Ce nouvel opus didactique d'Érik Orsenna est une réussite. Il donne envie de conjuguer à l'infini ce mode délaissé et mal aimé de nos contemporains. Et pourtant, sans le subjonctif, l'être humain ne serait plus qu'un robot incapable de rêves et de désirs.
Un très beau conte sur la richesse du langage.

Au quotidien, je me bats pour essayer de communiquer ma passion des mots et de la langue française. Les phrases sont comme des trésors qui dorment en attendant qu'on les découvre. Je voulais remercier ici Érik Orsenna pour ces merveilleux contes en dehors de tout jargon indigeste. Oui, l'apprentissage du français est un jeu fantastique pour peu que l'on s'en donne la peine. Je laisse donc les derniers mots à l'auteur : Mon ambition est folle : que l’Éducation nationale accepte de remettre en cause son enseignement du français. La rigueur n’implique pas le jargon. Et le respect n’empêche pas le plaisir. Il faut réapprendre la pratique de l’écriture et ne plus seulement passer son temps à disséquer, dessécher. La grammaire n’est pas une morgue. C’est le squelette qui autorise les mouvements de la vie. (Érik Osenna).

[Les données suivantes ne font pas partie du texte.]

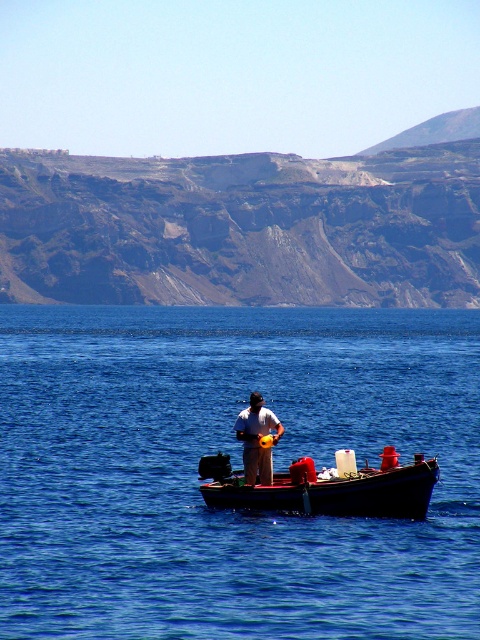
Question: Considering the real-world distances, which object is closest to the wooden boat at center?

Choices:
 (A) blue water at center
 (B) matte yellow helmet at center

Answer: (B)

Question: Can you confirm if wooden boat at center is positioned to the left of matte yellow helmet at center?

Choices:
 (A) no
 (B) yes

Answer: (A)

Question: Which point is closer to the camera?

Choices:
 (A) matte yellow helmet at center
 (B) blue water at center
 (C) wooden boat at center

Answer: (B)

Question: Does blue water at center have a larger size compared to matte yellow helmet at center?

Choices:
 (A) yes
 (B) no

Answer: (A)

Question: Estimate the real-world distances between objects in this image. Which object is closer to the wooden boat at center?

Choices:
 (A) blue water at center
 (B) matte yellow helmet at center

Answer: (B)

Question: Is blue water at center below matte yellow helmet at center?

Choices:
 (A) yes
 (B) no

Answer: (B)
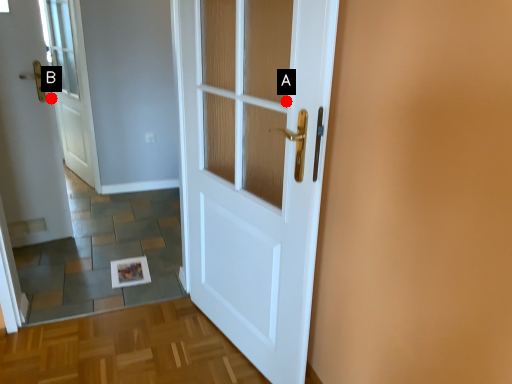
Question: Two points are circled on the image, labeled by A and B beside each circle. Which point is farther from the camera taking this photo?

Choices:
 (A) A is further
 (B) B is further

Answer: (B)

Du même auteur : La grammaire est une chanson douce, Dernières nouvelles des oiseaux, Voyage au pays du coton, L'avenir de l'eau, Longtemps

Extrait :

- Vous, Danny, si vous me parlez, je suis sûre que je comprendrai.
- Flatteuse ! Je vais commencer par un détour. Le sommeil, notre sommeil, est un continent mystérieux. Tu sais comment les savants l'explorent? Ils nous posent des fils électriques sur le crâne. Chaque fois que nous nous mettons à rêver, ils le savent. Et s'ils nous réveillent à ce moment-là, s'ils nous empêchent de rêver, qu'arrive-t-il, d'après toi?
- Aucune idée.
- Nous mourons.
- Quel rapport avec le subjonctif?
- C'est ce que tu vas voir.
La tête me tournait. À cause de l'accident, des rhums de bienvenue, des premiers effets du subjonctif? Je me laissai doucement tomber sur un rocher rond. Dany était resté debout. Il marchait de long en large comme tout bon enseignant qui se respecte.

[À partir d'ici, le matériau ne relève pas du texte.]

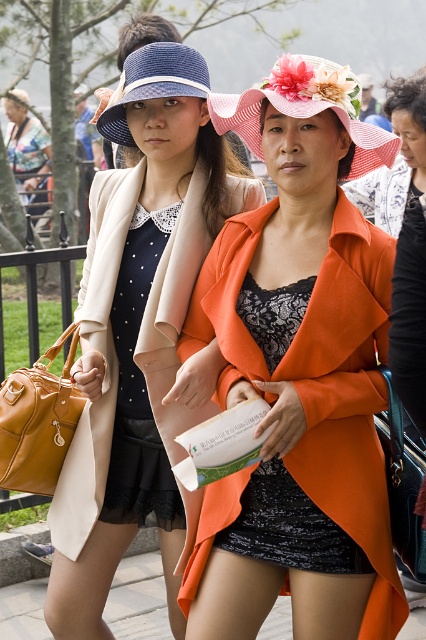
Is point (339, 349) farther from viewer compared to point (242, 97)?

No, (339, 349) is in front of (242, 97).

What do you see at coordinates (299, 374) in the screenshot? I see `orange matte coat at center` at bounding box center [299, 374].

Which is in front, point (209, 317) or point (322, 84)?

Point (322, 84) is more forward.

At what (x,y) coordinates should I click in order to perform the action: click on orange matte coat at center. Please return your answer as a coordinate pair (x, y). The image size is (426, 640). Looking at the image, I should click on (299, 374).

Between matte beige coat at center and pink straw hat at center, which one appears on the right side from the viewer's perspective?

From the viewer's perspective, pink straw hat at center appears more on the right side.

Can you confirm if matte beige coat at center is wider than pink straw hat at center?

Correct, the width of matte beige coat at center exceeds that of pink straw hat at center.

Between point (215, 342) and point (258, 122), which one is positioned behind?

The point (215, 342) is behind.

Identify the location of matte beige coat at center. (141, 337).

Who is taller, orange matte coat at center or matte black dress at upper left?

With more height is orange matte coat at center.

Locate an element on the screen. The image size is (426, 640). orange matte coat at center is located at coordinates (299, 374).

Does point (362, 134) come behind point (31, 170)?

No, it is not.

The width and height of the screenshot is (426, 640). I want to click on orange matte coat at center, so click(299, 374).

- Commençons par le plus simple, l'endroit où tu habites : l'Indicatif, c'est ce qui existe
- Ça, je sais. Ce qui existe, ce qui a existé, ce qui existera. Du concret. Du certain. Du réel.
- Parfait ! Nous, les subjonctifs, nous nous intéressons au possible. Ce qui pourrait arriver. En bien ou en mal. Je veux qu'il vienne. Je doute qu'elle guérisse.

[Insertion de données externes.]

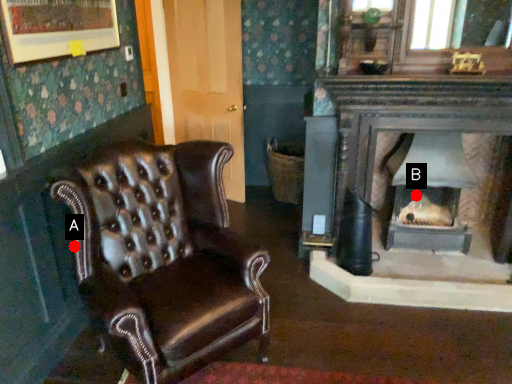
Question: Two points are circled on the image, labeled by A and B beside each circle. Which point appears farthest from the camera in this image?

Choices:
 (A) A is further
 (B) B is further

Answer: (B)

De temps en temps, il levait la main, ses yeux cherchaient, à droite, à gauche. À l'évidence, un tableau noir. La main retombait. "J'avais oublié que nous ne sommes pas en classe."
- Je peux te tutoyer Dany? Je commence à comprendre. Et en même temps, je comprends de moins en moins.
- Ça c'est la vie, Jeanne : plus on comprends, moins on comprend; plus on sait, moins on sait.
- Arrête de m'embrouiller. Ce que je ne comprends pas, c'est pourquoi Nécrole vous déteste tant, pourquoi il veut lancer l'assaut contre vous.
- Je te l'ai expliqué : le subjonctif est l'univers du possible.
- Et alors?
- Réfléchis un peu, Jeanne. Qu'est-ce que le possible?
- Quelque chose qu'on pourrait faire...
- Mais qu'on a pas encore fait. Pas encore fait. Pas voulu faire. Réclamer le possible, tout le possible, c'est critiquer le réel, le monde tel qu'il est, la pauvreté, les injustices. Et donc critiquer les politiques, pas tous mais ceux, comme Nécrole, qui veulent que rien ne change : ils se satisfont très bien du monde tel qu'il est.
- Le subjonctif est un mode révolutionnaire, c'est ça?
- On peut le dire.
- Maintenant, je comprends mieux pourquoi on peut avoir peur de vous. C'est vrai que vous dérangez. Je voudrais adhérer.
- Pardon?
- Adhérer à votre club.
- Il ne s'agit pas d'un club, Jeanne. Nous formons une chevalerie.
- Chevaliers... Vous ne seriez pas un peu... prétentieux?
- Le rêve est une bataille, Jeanne. Je veux parler des vrais rêves, bien sûr, pas des petits désirs qui nous passent dans la tête et y volettent comme des moustiques.
- Qu'est-ce qu'un vrai rêve?
- C'est un rêve qui dure. Et s'il dure, c'est qu'il s'est marié. Marié avec la volonté.